We can do a lot to do active surveillance, to actually look for microbes
that might be turning into human pathogens, and try to contain them before
they start to cause epidemics. And that is scientific work that has been
really successful the past 10 years. So if we have the political will to
continue funding that kind of research, there is a lot that we can do to
kind of reduce the risk of pandemics.
*AMY GOODMAN:* This is Congressmember Jan Schakowsky questioning Health and
Human Services Secretary Alex Azar Wednesday about whether the coronavirus
will be affordable to all.
*REP. JAN SCHAKOWSKY:* You’re saying it will for sure be affordable for
anyone who needs it?
*HHS SECRETARY ALEX AZAR:* I’m saying we would — we would want to ensure
that we work to make it affordable, but we can’t control that price,
because we need the private sector to invest. The priority is to get
vaccines and therapeutics. Price controls won’t get us there.
*AMY GOODMAN:* Schakowsky tweeted, following the hearing, she gave Azar
three chances to assure us that any coronavirus vaccines or treatments
developed with U.S. taxpayer dollars will be affordable and accessible to
everyone, and he flat-out refused to do so. Sonia Shah?
*SONIA SHAH:* I mean, it’s just reprehensible. I think there’s a
well-understood principle in the global health community that these are
commodities that we need to make public. So, you know, this is like a real
failure of leadership, and it’s actually — it’s a travesty.
*AMY GOODMAN:* Finally, what do you feel the corporate media, the
mainstream media, is missing here, that you feel is essential for people to
understand?
*SONIA SHAH:* I think there’s a sense in which we kind of frame narrative
around disease outbreaks as something foreign, like an encroachment from
outside that invades us, and kind of posits us as sort of these passive
victims. But, actually — and I think that really obscures the larger story,
which is that there’s a lot of human agency involved in how we’re turning
microbes into pathogenic and pandemic-causing pathogens. So, I think we
need to recast the whole way we talk about disease as not a problem of
foreign invasion, you know, this — you know, we talk a lot about places
when we talk about where diseases come from. We talk about the “Wuhan flu”
or the “Spanish influenza,” even though that influenza did not originate in
Spain. So, there’s a sense in which we want to try to make it seem like
these are foreign things that are coming to get us and encroach upon us.
And that’s a habit of mind that we have around a lot of other subjects, as
well. But I think that obscures what our own role is. And there’s a lot we
can do and that we are doing. We are turning a lot of these microbes into
these pathogenic microbes instead.
*AMY GOODMAN:* And finally, with the Trump administration gutting the very
government programs that were tasked to deal with something like this, the
CDC cut 80% of its efforts to prevent global disease outbreaks because it
was, quote, “running out of money.” The department went from working in 49
countries to just 10, with President Trump with his isolationist tendencies
— you know, why give money to other countries? Explain why, Sonia Shah.

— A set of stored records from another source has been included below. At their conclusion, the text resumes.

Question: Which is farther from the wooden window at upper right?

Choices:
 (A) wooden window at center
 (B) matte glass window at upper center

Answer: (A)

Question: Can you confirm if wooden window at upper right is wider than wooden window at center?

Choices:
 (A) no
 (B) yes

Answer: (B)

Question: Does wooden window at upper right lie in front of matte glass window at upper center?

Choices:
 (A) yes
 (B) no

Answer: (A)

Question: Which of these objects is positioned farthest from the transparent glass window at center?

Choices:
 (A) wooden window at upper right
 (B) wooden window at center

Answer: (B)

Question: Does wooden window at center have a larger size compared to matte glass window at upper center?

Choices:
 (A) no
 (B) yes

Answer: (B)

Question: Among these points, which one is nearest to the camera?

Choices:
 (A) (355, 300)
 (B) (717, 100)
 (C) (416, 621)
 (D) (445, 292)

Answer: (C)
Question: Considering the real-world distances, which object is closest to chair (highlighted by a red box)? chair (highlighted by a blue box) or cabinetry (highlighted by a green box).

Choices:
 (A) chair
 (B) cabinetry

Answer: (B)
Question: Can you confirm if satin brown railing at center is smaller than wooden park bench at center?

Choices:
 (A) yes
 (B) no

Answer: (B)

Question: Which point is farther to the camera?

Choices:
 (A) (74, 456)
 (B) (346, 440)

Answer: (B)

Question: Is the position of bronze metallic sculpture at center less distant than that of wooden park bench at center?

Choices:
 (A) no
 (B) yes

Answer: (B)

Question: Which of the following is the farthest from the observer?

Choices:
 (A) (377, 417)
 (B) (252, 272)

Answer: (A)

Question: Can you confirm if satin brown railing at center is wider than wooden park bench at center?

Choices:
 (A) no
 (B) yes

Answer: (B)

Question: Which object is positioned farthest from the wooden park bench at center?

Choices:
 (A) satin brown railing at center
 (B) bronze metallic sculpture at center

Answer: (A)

*SONIA SHAH:* Well, I think the — and the other program that’s been cut,
that probably protected us from unknown pathogens, that we don’t know how
much we’ve been protected, is the Predict program, which funded — was
through the USAID and funded scientists to actually look for microbes that
might be turning into pathogens. And over 10 years, they found about 900
different microbes that might be doing that, and were able to contain them
at their source. And that’s the kind of program that the Trump
administration also cut. And I think the reason they gave was that they
were uncomfortable funding cutting-edge science.
*AMY GOODMAN:* Well, Sonia Shah, I want to thank you for being with us,
science investigative journalist, author of *Pandemic: Tracking Contagions,
from Cholera to Ebola and Beyond*. This is *Democracy Now!*,
democracynow.org, *The War and Peace Report*. We will link to her piece
<https://www.thenation.com/article/environment/coronavirus-habitat-loss/>
in *The Nation* magazine that she just wrote, called “Think Exotic Animals
Are to Blame for the Coronavirus? Think Again.”